** Opening Materials provided block **

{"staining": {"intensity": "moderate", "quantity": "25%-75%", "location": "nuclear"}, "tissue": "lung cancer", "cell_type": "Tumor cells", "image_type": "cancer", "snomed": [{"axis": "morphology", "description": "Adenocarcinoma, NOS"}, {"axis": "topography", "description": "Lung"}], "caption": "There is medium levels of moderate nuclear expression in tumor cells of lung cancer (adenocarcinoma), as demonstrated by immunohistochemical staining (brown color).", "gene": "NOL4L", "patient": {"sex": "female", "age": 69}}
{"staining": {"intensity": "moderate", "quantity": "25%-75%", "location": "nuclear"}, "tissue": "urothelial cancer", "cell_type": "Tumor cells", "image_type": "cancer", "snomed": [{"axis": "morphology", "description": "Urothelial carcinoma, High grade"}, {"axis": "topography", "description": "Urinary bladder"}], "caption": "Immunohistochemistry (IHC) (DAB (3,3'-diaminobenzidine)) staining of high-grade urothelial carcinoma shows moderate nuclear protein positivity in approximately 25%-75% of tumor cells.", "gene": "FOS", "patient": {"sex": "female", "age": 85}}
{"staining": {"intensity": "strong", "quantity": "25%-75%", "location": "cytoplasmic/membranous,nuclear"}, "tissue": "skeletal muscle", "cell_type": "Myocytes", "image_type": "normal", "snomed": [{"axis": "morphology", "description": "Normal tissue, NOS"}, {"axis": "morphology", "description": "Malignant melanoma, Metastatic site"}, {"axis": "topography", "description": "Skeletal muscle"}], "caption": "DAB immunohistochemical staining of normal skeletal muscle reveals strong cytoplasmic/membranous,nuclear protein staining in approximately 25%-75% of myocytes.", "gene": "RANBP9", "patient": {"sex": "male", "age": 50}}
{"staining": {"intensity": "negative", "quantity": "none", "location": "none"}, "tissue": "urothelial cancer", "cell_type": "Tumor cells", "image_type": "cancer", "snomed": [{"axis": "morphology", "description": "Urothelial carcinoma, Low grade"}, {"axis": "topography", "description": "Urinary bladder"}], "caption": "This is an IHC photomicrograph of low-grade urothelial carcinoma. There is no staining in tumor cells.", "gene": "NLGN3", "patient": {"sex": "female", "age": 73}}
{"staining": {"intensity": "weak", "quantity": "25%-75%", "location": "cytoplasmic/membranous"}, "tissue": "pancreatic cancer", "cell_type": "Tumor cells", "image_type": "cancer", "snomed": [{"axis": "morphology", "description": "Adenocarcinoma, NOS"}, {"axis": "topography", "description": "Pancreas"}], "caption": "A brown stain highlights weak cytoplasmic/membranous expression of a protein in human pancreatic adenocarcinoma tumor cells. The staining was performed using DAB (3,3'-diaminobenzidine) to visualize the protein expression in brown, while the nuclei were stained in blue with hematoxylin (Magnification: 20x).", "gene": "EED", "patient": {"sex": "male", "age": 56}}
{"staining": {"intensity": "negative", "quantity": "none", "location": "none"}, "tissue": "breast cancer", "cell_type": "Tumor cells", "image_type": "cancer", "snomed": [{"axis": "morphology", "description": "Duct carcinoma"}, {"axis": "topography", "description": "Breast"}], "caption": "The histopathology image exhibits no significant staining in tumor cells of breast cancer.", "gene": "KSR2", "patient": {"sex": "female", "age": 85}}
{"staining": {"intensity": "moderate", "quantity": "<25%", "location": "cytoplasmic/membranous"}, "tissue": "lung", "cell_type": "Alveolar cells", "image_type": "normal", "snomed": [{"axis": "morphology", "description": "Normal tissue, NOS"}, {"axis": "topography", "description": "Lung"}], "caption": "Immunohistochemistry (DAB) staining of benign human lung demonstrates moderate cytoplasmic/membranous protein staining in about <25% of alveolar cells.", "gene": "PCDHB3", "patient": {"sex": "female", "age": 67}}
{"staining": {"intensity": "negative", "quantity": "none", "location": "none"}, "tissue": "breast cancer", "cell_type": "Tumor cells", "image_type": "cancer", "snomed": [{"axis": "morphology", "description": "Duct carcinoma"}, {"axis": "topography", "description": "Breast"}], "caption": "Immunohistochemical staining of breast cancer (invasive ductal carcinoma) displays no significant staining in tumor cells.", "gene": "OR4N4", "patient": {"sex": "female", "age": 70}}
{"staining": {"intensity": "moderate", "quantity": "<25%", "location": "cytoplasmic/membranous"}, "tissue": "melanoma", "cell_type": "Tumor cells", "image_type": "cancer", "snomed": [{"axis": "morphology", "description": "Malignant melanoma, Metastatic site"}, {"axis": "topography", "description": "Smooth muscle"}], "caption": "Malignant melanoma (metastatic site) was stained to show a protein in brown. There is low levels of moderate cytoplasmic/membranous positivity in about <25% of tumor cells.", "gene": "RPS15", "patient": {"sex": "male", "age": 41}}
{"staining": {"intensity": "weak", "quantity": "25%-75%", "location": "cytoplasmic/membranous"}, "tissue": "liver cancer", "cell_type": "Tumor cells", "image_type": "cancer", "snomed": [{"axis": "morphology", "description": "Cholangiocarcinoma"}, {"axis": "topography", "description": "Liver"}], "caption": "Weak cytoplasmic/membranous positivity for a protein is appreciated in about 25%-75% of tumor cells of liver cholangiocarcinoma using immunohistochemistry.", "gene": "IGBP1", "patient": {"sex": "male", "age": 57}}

** Closing Materials provided block **

Exercise aim - Copy the whole listing above once more, character for character.

Task solution -
{"staining": {"intensity": "moderate", "quantity": "25%-75%", "location": "nuclear"}, "tissue": "lung cancer", "cell_type": "Tumor cells", "image_type": "cancer", "snomed": [{"axis": "morphology", "description": "Adenocarcinoma, NOS"}, {"axis": "topography", "description": "Lung"}], "caption": "There is medium levels of moderate nuclear expression in tumor cells of lung cancer (adenocarcinoma), as demonstrated by immunohistochemical staining (brown color).", "gene": "NOL4L", "patient": {"sex": "female", "age": 69}}
{"staining": {"intensity": "moderate", "quantity": "25%-75%", "location": "nuclear"}, "tissue": "urothelial cancer", "cell_type": "Tumor cells", "image_type": "cancer", "snomed": [{"axis": "morphology", "description": "Urothelial carcinoma, High grade"}, {"axis": "topography", "description": "Urinary bladder"}], "caption": "Immunohistochemistry (IHC) (DAB (3,3'-diaminobenzidine)) staining of high-grade urothelial carcinoma shows moderate nuclear protein positivity in approximately 25%-75% of tumor cells.", "gene": "FOS", "patient": {"sex": "female", "age": 85}}
{"staining": {"intensity": "strong", "quantity": "25%-75%", "location": "cytoplasmic/membranous,nuclear"}, "tissue": "skeletal muscle", "cell_type": "Myocytes", "image_type": "normal", "snomed": [{"axis": "morphology", "description": "Normal tissue, NOS"}, {"axis": "morphology", "description": "Malignant melanoma, Metastatic site"}, {"axis": "topography", "description": "Skeletal muscle"}], "caption": "DAB immunohistochemical staining of normal skeletal muscle reveals strong cytoplasmic/membranous,nuclear protein staining in approximately 25%-75% of myocytes.", "gene": "RANBP9", "patient": {"sex": "male", "age": 50}}
{"staining": {"intensity": "negative", "quantity": "none", "location": "none"}, "tissue": "urothelial cancer", "cell_type": "Tumor cells", "image_type": "cancer", "snomed": [{"axis": "morphology", "description": "Urothelial carcinoma, Low grade"}, {"axis": "topography", "description": "Urinary bladder"}], "caption": "This is an IHC photomicrograph of low-grade urothelial carcinoma. There is no staining in tumor cells.", "gene": "NLGN3", "patient": {"sex": "female", "age": 73}}
{"staining": {"intensity": "weak", "quantity": "25%-75%", "location": "cytoplasmic/membranous"}, "tissue": "pancreatic cancer", "cell_type": "Tumor cells", "image_type": "cancer", "snomed": [{"axis": "morphology", "description": "Adenocarcinoma, NOS"}, {"axis": "topography", "description": "Pancreas"}], "caption": "A brown stain highlights weak cytoplasmic/membranous expression of a protein in human pancreatic adenocarcinoma tumor cells. The staining was performed using DAB (3,3'-diaminobenzidine) to visualize the protein expression in brown, while the nuclei were stained in blue with hematoxylin (Magnification: 20x).", "gene": "EED", "patient": {"sex": "male", "age": 56}}
{"staining": {"intensity": "negative", "quantity": "none", "location": "none"}, "tissue": "breast cancer", "cell_type": "Tumor cells", "image_type": "cancer", "snomed": [{"axis": "morphology", "description": "Duct carcinoma"}, {"axis": "topography", "description": "Breast"}], "caption": "The histopathology image exhibits no significant staining in tumor cells of breast cancer.", "gene": "KSR2", "patient": {"sex": "female", "age": 85}}
{"staining": {"intensity": "moderate", "quantity": "<25%", "location": "cytoplasmic/membranous"}, "tissue": "lung", "cell_type": "Alveolar cells", "image_type": "normal", "snomed": [{"axis": "morphology", "description": "Normal tissue, NOS"}, {"axis": "topography", "description": "Lung"}], "caption": "Immunohistochemistry (DAB) staining of benign human lung demonstrates moderate cytoplasmic/membranous protein staining in about <25% of alveolar cells.", "gene": "PCDHB3", "patient": {"sex": "female", "age": 67}}
{"staining": {"intensity": "negative", "quantity": "none", "location": "none"}, "tissue": "breast cancer", "cell_type": "Tumor cells", "image_type": "cancer", "snomed": [{"axis": "morphology", "description": "Duct carcinoma"}, {"axis": "topography", "description": "Breast"}], "caption": "Immunohistochemical staining of breast cancer (invasive ductal carcinoma) displays no significant staining in tumor cells.", "gene": "OR4N4", "patient": {"sex": "female", "age": 70}}
{"staining": {"intensity": "moderate", "quantity": "<25%", "location": "cytoplasmic/membranous"}, "tissue": "melanoma", "cell_type": "Tumor cells", "image_type": "cancer", "snomed": [{"axis": "morphology", "description": "Malignant melanoma, Metastatic site"}, {"axis": "topography", "description": "Smooth muscle"}], "caption": "Malignant melanoma (metastatic site) was stained to show a protein in brown. There is low levels of moderate cytoplasmic/membranous positivity in about <25% of tumor cells.", "gene": "RPS15", "patient": {"sex": "male", "age": 41}}
{"staining": {"intensity": "weak", "quantity": "25%-75%", "location": "cytoplasmic/membranous"}, "tissue": "liver cancer", "cell_type": "Tumor cells", "image_type": "cancer", "snomed": [{"axis": "morphology", "description": "Cholangiocarcinoma"}, {"axis": "topography", "description": "Liver"}], "caption": "Weak cytoplasmic/membranous positivity for a protein is appreciated in about 25%-75% of tumor cells of liver cholangiocarcinoma using immunohistochemistry.", "gene": "IGBP1", "patient": {"sex": "male", "age": 57}}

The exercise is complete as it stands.